> **Action item**: The expected answer is the data below, printed verbatim without its pictures.

"""

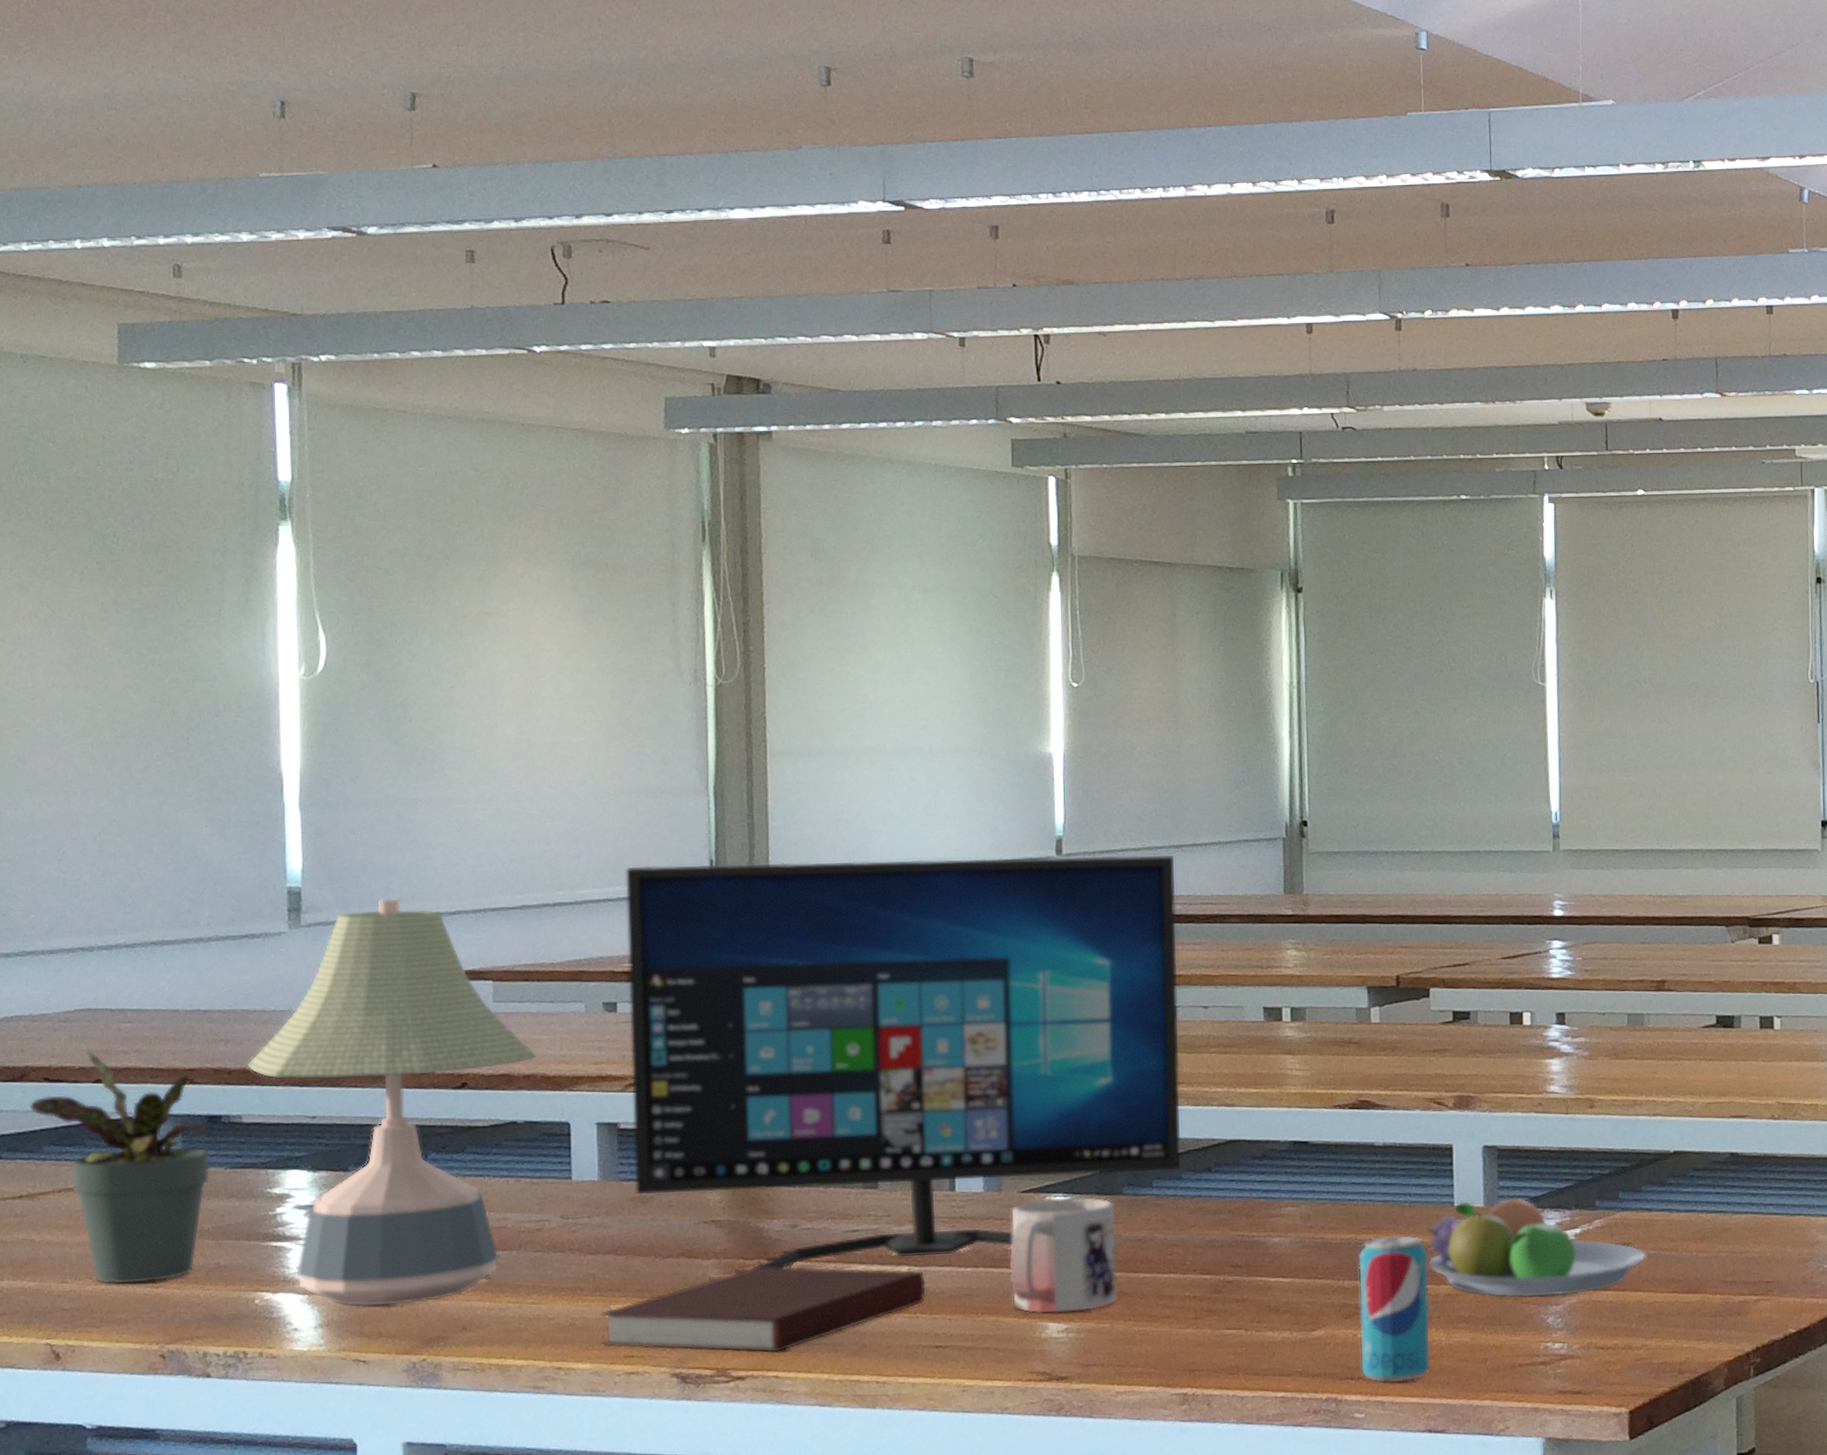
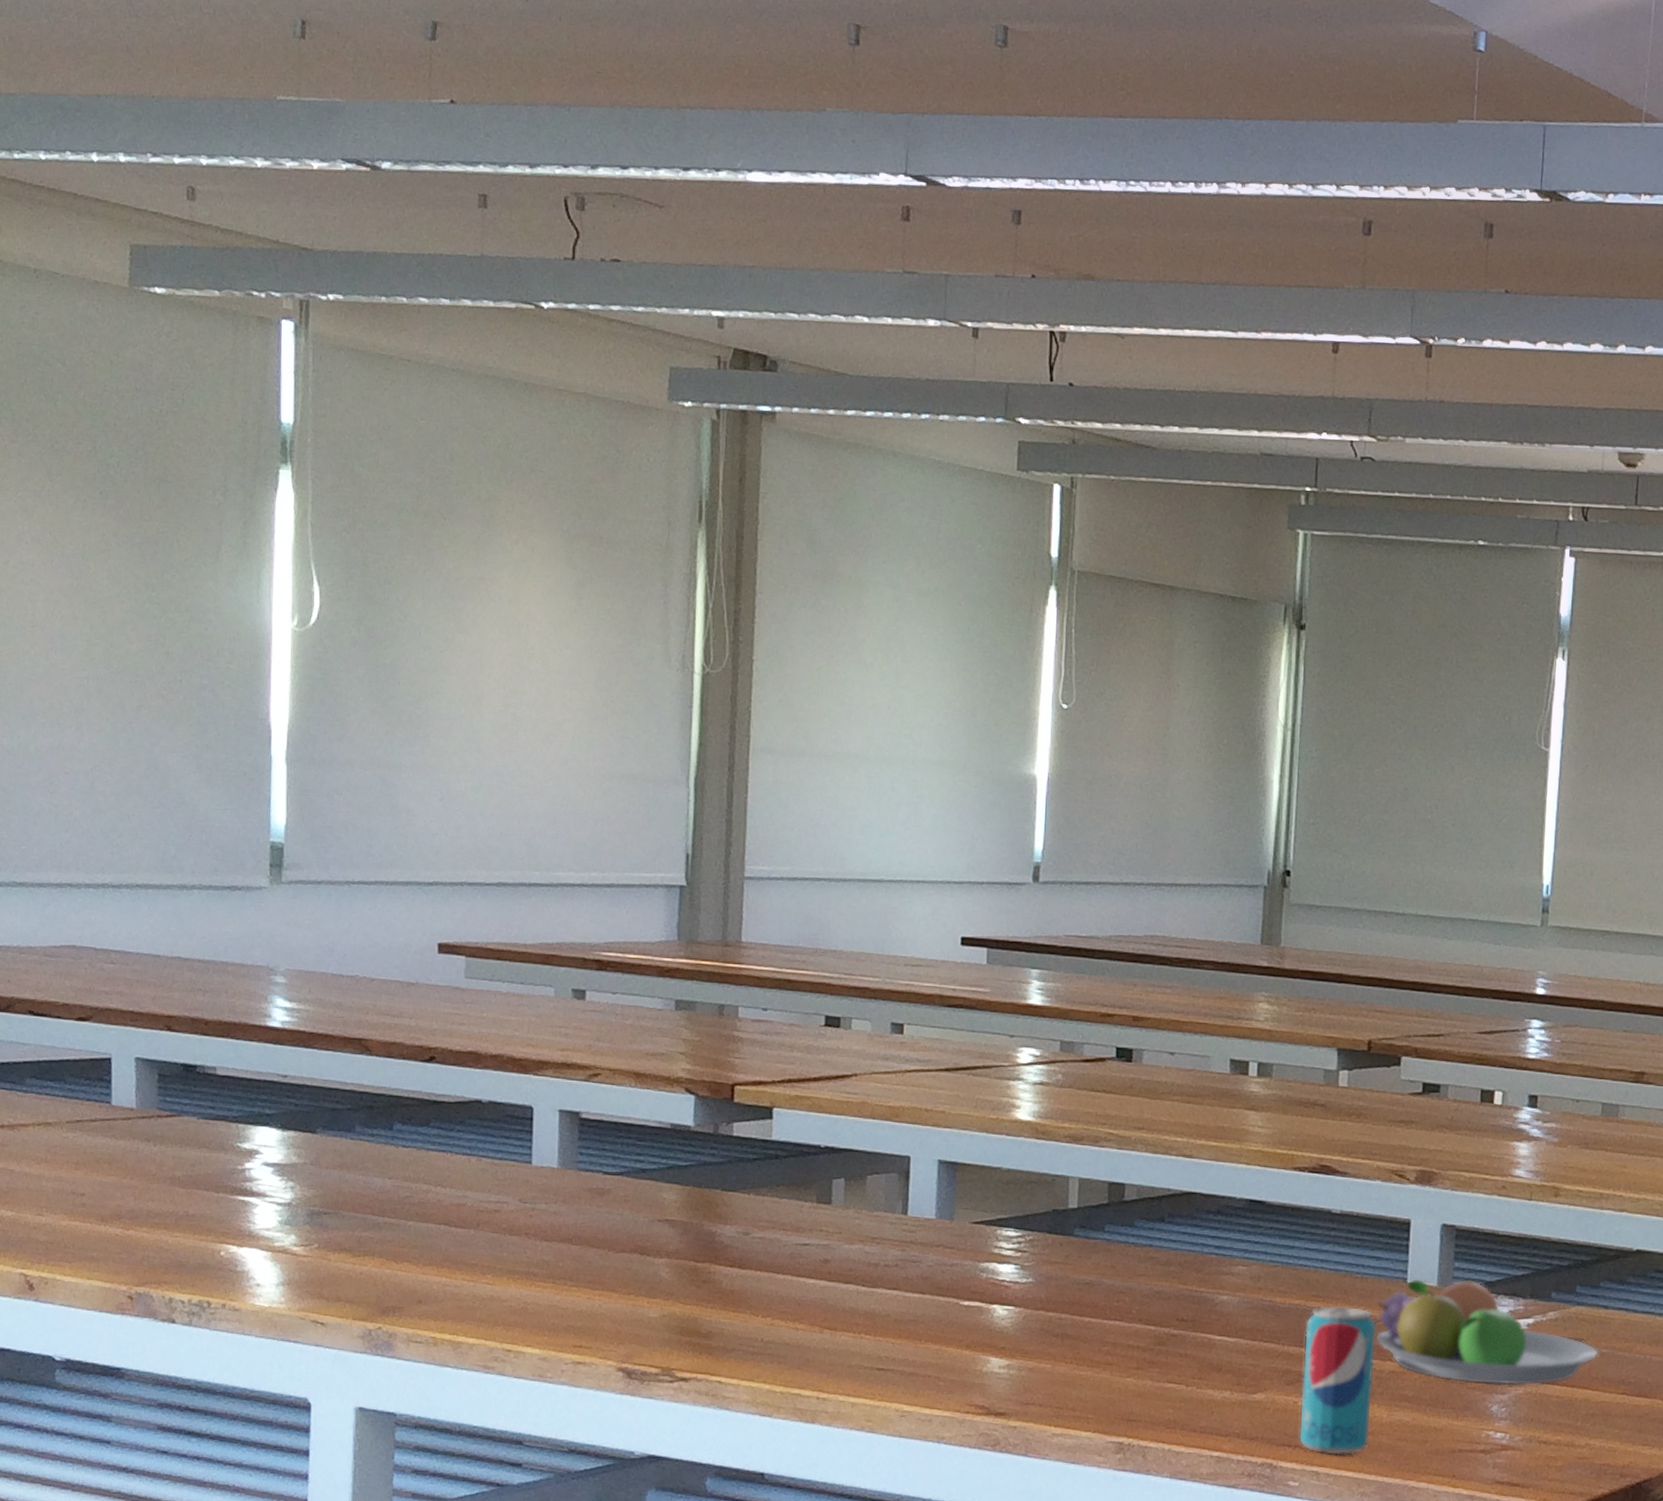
potted plant: present [30,1051,214,1284] -> none [14,988,189,1224]
desk lamp: present [248,898,536,1307] -> none [225,862,504,1272]
notebook: present [601,1266,926,1353] -> none [552,1271,872,1358]
computer monitor: present [626,855,1181,1270] -> none [593,853,1152,1279]
mug: present [1009,1197,1117,1314] -> none [956,1232,1065,1349]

"""

> **Answer to the exercise**:
potted plant: present [30,1051,214,1284] -> none [14,988,189,1224]
desk lamp: present [248,898,536,1307] -> none [225,862,504,1272]
notebook: present [601,1266,926,1353] -> none [552,1271,872,1358]
computer monitor: present [626,855,1181,1270] -> none [593,853,1152,1279]
mug: present [1009,1197,1117,1314] -> none [956,1232,1065,1349]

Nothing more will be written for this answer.